The All-Ireland final was played on 21 July at Croke Park in Dublin, between Clare and Cork. Clare won the game by 3–29 to 1–34 to claim their fifth title.

===Summary===
Cork had two points scored in the first minute and added another before Mark Rodgers scored for Clare in the fifth minute. In the 12th minute Rob Downey won the ball on his own 65 and got away from Peter Duggan on the left before firing the ball high to the net straight off his hurl to put Cork into a seven-point lead. In the 18th minute Shane O’Donnell won the ball out on the left before passing to Peter Duggan and retaining the ball again before passing to Aidan McCarthy who scored with a finish to the right corner of the net past the advancing goalkeeper. The scores were level at half-time on 1–12 each.

Clare got a second goal in the 40th minute when Mark Rodgers picked up a breaking ball before stepping inside Mark Coleman from the right and scoring with a low finish to the net. In the 52nd minute, Tony Kelly ran in on goal from the left before flicking the ball over Seán O'Donoghue’s head, touched it on the Hurley before flicking it past Patrick Collins into the right corner of the net to put Clare into a 3–15 to 1–18 lead. Clare were still leading by three with two minutes to go before Cork came back with Patrick Horgan sending the match to extra-time by scoring a free in the 76th minute.

===Trophy presentation===
Clare captain Tony Kelly accepted the Liam MacCarthy Cup from GAA president Jarlath Burns in the Hogan Stand and the team then did a victory lap around Croke Park with the trophy.

===Reaction===
Highlights of the final were shown on The Sunday Game programme which aired at 9:30pm that night on RTÉ2 and was presented by Jacqui Hurley with match analysis from Brendan Cummins, Jackie Tyrell, Ursula Jacob, Joe Canning, Shane Dowling, and Anthony Daly. On the man of the match award shortlist were Tony Kelly, Conor Leen and Rob Downey with Tony Kelly winning the award which was presented by GAA president Jarlath Burns at the post match Clare function at the Inter-Continental Hotel in Dublin.

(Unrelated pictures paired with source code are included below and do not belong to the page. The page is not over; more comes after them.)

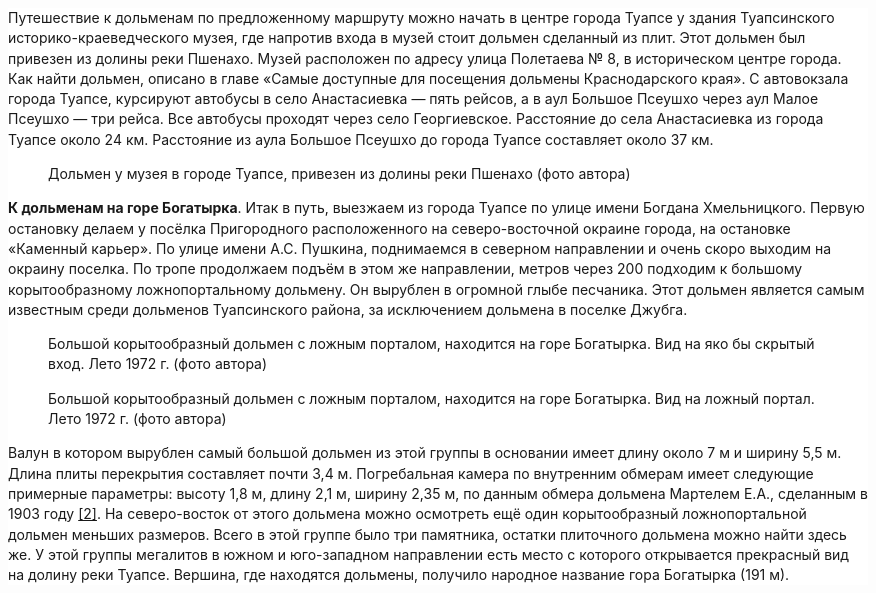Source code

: Путешествие к дольменам по предложенному маршруту можно начать в центре города Туапсе у здания Туапсинского историко-краеведческого музея, где напротив входа в музей стоит дольмен сделанный из плит. Этот дольмен был привезен из долины реки Пшенахо. Музей расположен по адресу улица Полетаева № 8, в историческом центре города. Как найти дольмен, описано в главе «Самые доступные для посещения дольмены Краснодарского края». С автовокзала города Туапсе, курсируют автобусы в село Анастасиевка — пять рейсов, а в аул Большое Псеушхо через аул Малое Псеушхо — три рейса. Все автобусы проходят через село Георгиевское. Расстояние до села Анастасиевка из города Туапсе около 24 км. Расстояние из аула Большое Псеушхо до города Туапсе составляет около 37 км.

<figure>
	<a title="Дольмен у музея в городе Туапсе, привезен из долины реки Пшенахо (фото автора)" href="/img/mysteries-dolmens/2-9/9.7.webp"><amp-img alt="Дольмен у музея в городе Туапсе, привезен из долины реки Пшенахо (фото автора)" layout="intrinsic" width="640" height="480" src="/img/mysteries-dolmens/2-9/9.7-s.webp"></amp-img></a>
	<figcaption>Дольмен у музея в городе Туапсе, привезен из долины реки Пшенахо (фото автора)</figcaption>
</figure>

**К дольменам на горе Богатырка**. Итак в путь, выезжаем из города Туапсе по улице имени Богдана Хмельницкого. Первую остановку делаем у посёлка Пригородного расположенного на северо-восточной окраине города, на остановке «Каменный карьер». По улице имени А.С. Пушкина, поднимаемся в северном направлении и очень скоро выходим на окраину поселка. По тропе продолжаем подъём в этом же направлении, метров через 200 подходим к большому корытообразному ложнопортальному дольмену. Он вырублен в огромной глыбе песчаника. Этот дольмен является самым известным среди дольменов Туапсинского района, за исключением дольмена в поселке Джубга.

<figure>
	<a title="Большой корытообразный дольмен с ложным порталом, находится на горе Богатырка. Вид на яко бы скрытый вход. Лето 1972 г. (фото автора)" href="/img/mysteries-dolmens/2-9/9.8.webp"><amp-img alt="Большой корытообразный дольмен с ложным порталом, находится на горе Богатырка. Вид на яко бы скрытый вход. Лето 1972 г. (фото автора)" layout="intrinsic" width="723" height="480" src="/img/mysteries-dolmens/2-9/9.8-s.webp"></amp-img></a>
	<figcaption>Большой корытообразный дольмен с ложным порталом, находится на горе Богатырка. Вид на яко бы скрытый вход. Лето 1972 г. (фото автора)</figcaption>
</figure>

<figure>
	<a title="Большой корытообразный дольмен с ложным порталом, находится на горе Богатырка. Вид на ложный портал. Лето 1972 г. (фото автора)" href="/img/mysteries-dolmens/2-9/9.9.webp"><amp-img alt="Большой корытообразный дольмен с ложным порталом, находится на горе Богатырка. Вид на ложный портал. Лето 1972 г. (фото автора)" layout="intrinsic" width="480" height="723" src="/img/mysteries-dolmens/2-9/9.9-s.webp"></amp-img></a>
	<figcaption>Большой корытообразный дольмен с ложным порталом, находится на горе Богатырка. Вид на ложный портал. Лето 1972 г. (фото автора)</figcaption>
</figure>  

Валун в котором вырублен самый большой дольмен из этой группы в основании имеет длину около 7 м и ширину 5,5 м. Длина плиты перекрытия составляет почти 3,4 м. Погребальная камера по внутренним обмерам имеет следующие примерные параметры: высоту 1,8 м, длину 2,1 м, ширину 2,35 м, по данным обмера дольмена Мартелем Е.А., сделанным в 1903 году [[2]](#2.9.-[2]). На северо-восток от этого дольмена можно осмотреть ещё один корытообразный ложнопортальной дольмен меньших размеров. Всего в этой группе было три памятника, остатки плиточного дольмена можно найти здесь же. У этой группы мегалитов в южном и юго-западном направлении есть место с которого открывается прекрасный вид на долину реки Туапсе. Вершина, где находятся дольмены, получило народное название гора Богатырка (191 м).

The Observers architecture critic Rowan Moore wrote in praise of hurling, though also suggested it was "unexportable" and, were this not so, then it would be "a global sport".

===Homecoming===
The Clare team arrived back in Ennis at 9pm on the day after the game on an open top bus. There was a reception held at Tim Smyth Park in Ennis with an attendance of over 35,000 people. They had previously visited Wolfe Tones GAA club grounds in Shannon, before going thru Clarecastle on the way to Ennis.
The players and manager were introduced on stage by RTÉ's Marty Morrissey.